San Diego Union Tribune

July 28, 2006

Marine wins over Senate committee with candid take on problems in Iraq


WASHINGTON – The man nominated to be the next Marine Corps commandant told a Senate committee yesterday that the decisions to disband the Iraqi army and to bar all members of Saddam Hussein's Baath party from holding government jobs left U.S. commanders with too few troops and duties for which they were not prepared.

In his confirmation hearing before the Senate Armed Services Committee, Lt. Gen. James T. Conway lived up to his reputation for being brutally candid. He won glowing praise from the committee leaders and a promise of easy confirmation.


Responding to questions, Conway, who commanded the Camp Pendleton-based 1st Marine Expeditionary Force in the initial assault of Operation Iraqi Freedom and in the later attempt to pacify volatile Anbar province, said he had “sufficient forces to win (Operation Iraqi Freedom) quickly.”

But, he continued, the military had planned on having the Iraqi army to help control the country after the collapse of Hussein's regime. “When the Iraqi army was not returned to duty, I was obligated to spread my forces,” Conway said. “I didn't have enough troops to cover the area assigned.”

Pressed by Sen. John McCain, R-Ariz., on what could have been done better in Iraq, Conway said there were many former Baath members holding government positions who “didn't have blood on their hands” and should have been left in their jobs.

When the military could not depend on those Iraqis to run the government services, “we had to resort to makeshift,” he added.

Those decisions by Coalition Provisional Authority administrator Paul Bremer, who was appointed by President Bush, disrupted the military's prewar planning for the occupation and reconstruction of Iraq, Conway said.

A number of recent analyses have concluded that the bloody insurgency that has killed more than 2,500 Americans and wounded more than 18,000 could have been better mitigated if there had been more security forces and more Iraqis involved in the days after Baghdad fell.

Conway, currently serving as operations director for the Joint Chiefs of Staff, said he believed it still was possible to begin reducing U.S. forces in Iraq, despite the upsurge in sectarian violence. He said it was essential the Iraqis know they have to assume responsibility for their security and that U.S. troops would leave.

Conway said he believed the investigation into the alleged murder by Camp Pendleton-based Marines of unarmed Iraqi civilians in Haditha was nearly completed. A separate probe into how Marine commanders handled reports of that incident is being reviewed by Army Gen. George Casey, the top commander in Iraq, and Lt. Gen. John Sattler, the 1st Marine Expeditionary Force commander.

Asked about the Marines' combat readiness, Conway said troops in Iraq are fully equipped and ready. “But that comes at a cost” of leaving units in the United States short of equipment, he added.

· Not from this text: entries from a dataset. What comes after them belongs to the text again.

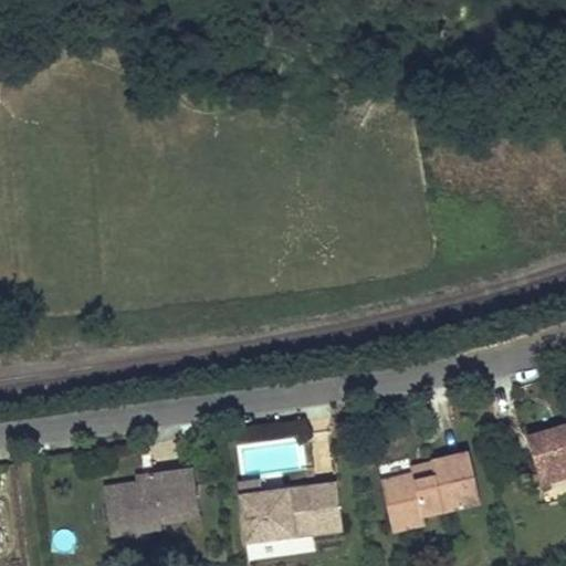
[(565,426),(559,429),(527,438),(543,485),(565,478),(565,426)]
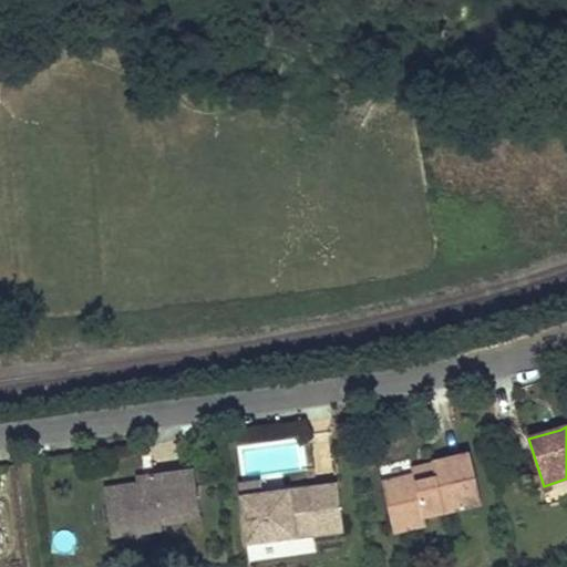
[(482,507),(471,457),(449,462),(433,464),(434,473),(411,477),(388,483),(394,518),(422,513),(424,519),(482,507)]
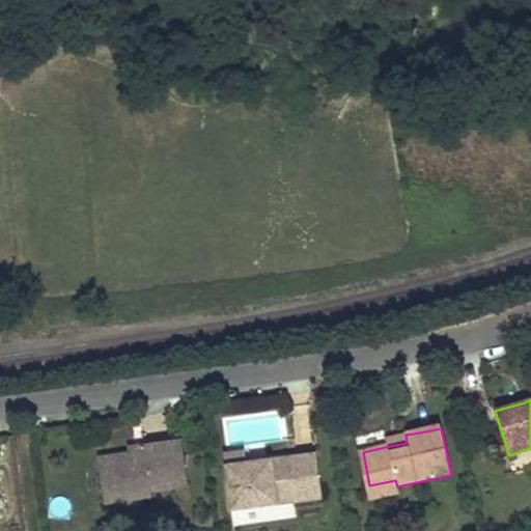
[(406,435),(384,440),(385,447),(407,443),(406,435)]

He repeated statements by the current commandant, Gen. Michael W. Hagee, that the Corps needed an extra $11 billion a year to replace or repair equipment lost or worn out in Iraq.

Conway also told the committee the Marines needed to keep their current level of 180,000 personnel to sustain the heavy pace of operations, instead of reverting to 175,000 as the Bush administration proposed.

Committee Chairman John Warner, R-Va., assured Conway of a quick confirmation and said Conway would take over the top Marine post in November. Hagee's four-year term normally would end in January, but the Marines want an early turnover so Conway can be prepared to present the next budget in February.